- Work instructions: When you reach the line containing "SYSTEM ESTIMATE" in the records below, start copying exactly, and stop once you have copied the line containing "the highest standards. We're dedicated to our".
━━ Data records
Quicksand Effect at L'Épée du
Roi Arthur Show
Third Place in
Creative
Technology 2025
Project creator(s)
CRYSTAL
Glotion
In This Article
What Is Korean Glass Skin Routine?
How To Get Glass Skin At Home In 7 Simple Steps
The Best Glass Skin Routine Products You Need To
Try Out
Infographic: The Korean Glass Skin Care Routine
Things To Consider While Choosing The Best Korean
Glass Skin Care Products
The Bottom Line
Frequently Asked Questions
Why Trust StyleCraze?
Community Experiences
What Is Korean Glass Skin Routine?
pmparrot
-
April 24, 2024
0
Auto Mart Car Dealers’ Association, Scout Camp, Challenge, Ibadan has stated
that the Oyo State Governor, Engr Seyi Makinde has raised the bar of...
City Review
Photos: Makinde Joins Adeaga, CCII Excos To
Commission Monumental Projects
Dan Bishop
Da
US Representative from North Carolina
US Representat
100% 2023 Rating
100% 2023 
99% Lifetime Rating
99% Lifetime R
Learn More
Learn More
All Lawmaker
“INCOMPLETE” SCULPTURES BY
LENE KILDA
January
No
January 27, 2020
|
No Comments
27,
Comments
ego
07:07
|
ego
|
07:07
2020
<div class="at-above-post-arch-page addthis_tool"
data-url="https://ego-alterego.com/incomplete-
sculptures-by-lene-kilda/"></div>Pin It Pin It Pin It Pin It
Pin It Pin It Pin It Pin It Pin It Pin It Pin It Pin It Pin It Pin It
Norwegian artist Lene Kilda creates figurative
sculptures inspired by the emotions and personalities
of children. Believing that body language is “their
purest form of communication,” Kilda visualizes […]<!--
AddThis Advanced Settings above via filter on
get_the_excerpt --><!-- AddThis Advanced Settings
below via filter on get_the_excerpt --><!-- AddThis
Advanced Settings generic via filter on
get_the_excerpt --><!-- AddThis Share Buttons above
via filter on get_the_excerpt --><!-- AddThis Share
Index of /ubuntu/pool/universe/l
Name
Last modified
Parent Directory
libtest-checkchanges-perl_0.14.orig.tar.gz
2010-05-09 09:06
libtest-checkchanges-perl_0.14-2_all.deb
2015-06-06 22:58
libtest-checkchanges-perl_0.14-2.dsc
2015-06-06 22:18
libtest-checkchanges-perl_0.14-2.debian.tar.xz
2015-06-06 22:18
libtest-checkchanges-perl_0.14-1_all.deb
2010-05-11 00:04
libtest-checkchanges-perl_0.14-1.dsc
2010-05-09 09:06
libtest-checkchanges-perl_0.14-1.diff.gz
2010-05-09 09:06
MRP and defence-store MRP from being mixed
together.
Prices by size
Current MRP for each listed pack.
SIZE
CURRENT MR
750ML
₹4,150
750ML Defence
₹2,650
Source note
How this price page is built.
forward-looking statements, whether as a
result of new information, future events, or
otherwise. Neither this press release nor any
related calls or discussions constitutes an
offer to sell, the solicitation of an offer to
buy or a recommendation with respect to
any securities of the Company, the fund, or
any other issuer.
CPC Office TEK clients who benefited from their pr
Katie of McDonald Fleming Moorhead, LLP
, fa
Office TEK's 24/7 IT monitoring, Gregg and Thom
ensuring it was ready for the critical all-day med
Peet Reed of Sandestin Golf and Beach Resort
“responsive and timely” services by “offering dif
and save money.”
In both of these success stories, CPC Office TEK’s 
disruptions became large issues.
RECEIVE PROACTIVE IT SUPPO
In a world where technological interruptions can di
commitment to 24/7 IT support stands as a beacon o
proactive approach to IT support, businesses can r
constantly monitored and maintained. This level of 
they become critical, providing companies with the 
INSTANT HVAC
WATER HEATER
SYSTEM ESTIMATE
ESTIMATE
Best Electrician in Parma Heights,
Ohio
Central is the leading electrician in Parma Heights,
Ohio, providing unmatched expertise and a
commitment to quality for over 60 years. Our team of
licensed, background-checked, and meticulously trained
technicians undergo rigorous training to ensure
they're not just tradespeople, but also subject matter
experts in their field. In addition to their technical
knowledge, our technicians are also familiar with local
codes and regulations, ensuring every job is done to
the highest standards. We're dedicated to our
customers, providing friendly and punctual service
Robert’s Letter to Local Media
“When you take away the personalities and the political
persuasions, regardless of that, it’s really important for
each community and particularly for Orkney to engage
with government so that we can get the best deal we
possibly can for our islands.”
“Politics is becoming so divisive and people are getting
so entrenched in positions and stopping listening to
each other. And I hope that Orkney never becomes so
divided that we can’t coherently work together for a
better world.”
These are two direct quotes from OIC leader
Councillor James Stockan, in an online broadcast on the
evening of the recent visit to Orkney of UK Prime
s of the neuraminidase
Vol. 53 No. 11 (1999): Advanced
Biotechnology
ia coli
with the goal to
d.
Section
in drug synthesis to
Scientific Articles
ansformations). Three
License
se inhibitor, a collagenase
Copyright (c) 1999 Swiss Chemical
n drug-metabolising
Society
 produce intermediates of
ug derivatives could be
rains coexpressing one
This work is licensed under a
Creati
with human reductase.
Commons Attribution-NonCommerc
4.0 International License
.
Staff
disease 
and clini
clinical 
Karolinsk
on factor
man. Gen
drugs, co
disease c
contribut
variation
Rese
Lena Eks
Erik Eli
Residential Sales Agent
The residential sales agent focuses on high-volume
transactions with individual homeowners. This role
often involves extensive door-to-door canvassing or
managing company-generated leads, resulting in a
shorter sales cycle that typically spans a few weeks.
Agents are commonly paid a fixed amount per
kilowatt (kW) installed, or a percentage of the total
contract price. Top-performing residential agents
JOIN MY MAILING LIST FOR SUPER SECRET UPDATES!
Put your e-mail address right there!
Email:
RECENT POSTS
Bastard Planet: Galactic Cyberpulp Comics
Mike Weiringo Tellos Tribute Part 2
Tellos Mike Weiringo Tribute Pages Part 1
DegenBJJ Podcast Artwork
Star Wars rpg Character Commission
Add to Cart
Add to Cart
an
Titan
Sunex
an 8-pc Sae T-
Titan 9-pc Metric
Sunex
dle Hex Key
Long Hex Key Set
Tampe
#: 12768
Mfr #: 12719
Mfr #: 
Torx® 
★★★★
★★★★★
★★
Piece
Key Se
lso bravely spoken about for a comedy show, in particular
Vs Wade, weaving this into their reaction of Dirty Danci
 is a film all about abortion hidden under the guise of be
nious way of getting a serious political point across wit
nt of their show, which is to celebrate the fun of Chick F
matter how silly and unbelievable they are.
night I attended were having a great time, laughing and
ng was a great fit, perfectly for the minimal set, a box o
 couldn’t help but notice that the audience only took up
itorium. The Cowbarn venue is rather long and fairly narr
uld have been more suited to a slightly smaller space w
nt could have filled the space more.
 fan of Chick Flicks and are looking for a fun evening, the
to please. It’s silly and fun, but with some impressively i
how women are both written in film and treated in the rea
━━━━
- Written solution:
SYSTEM ESTIMATE
ESTIMATE
Best Electrician in Parma Heights,
Ohio
Central is the leading electrician in Parma Heights,
Ohio, providing unmatched expertise and a
commitment to quality for over 60 years. Our team of
licensed, background-checked, and meticulously trained
technicians undergo rigorous training to ensure
they're not just tradespeople, but also subject matter
experts in their field. In addition to their technical
knowledge, our technicians are also familiar with local
codes and regulations, ensuring every job is done to
the highest standards. We're dedicated to our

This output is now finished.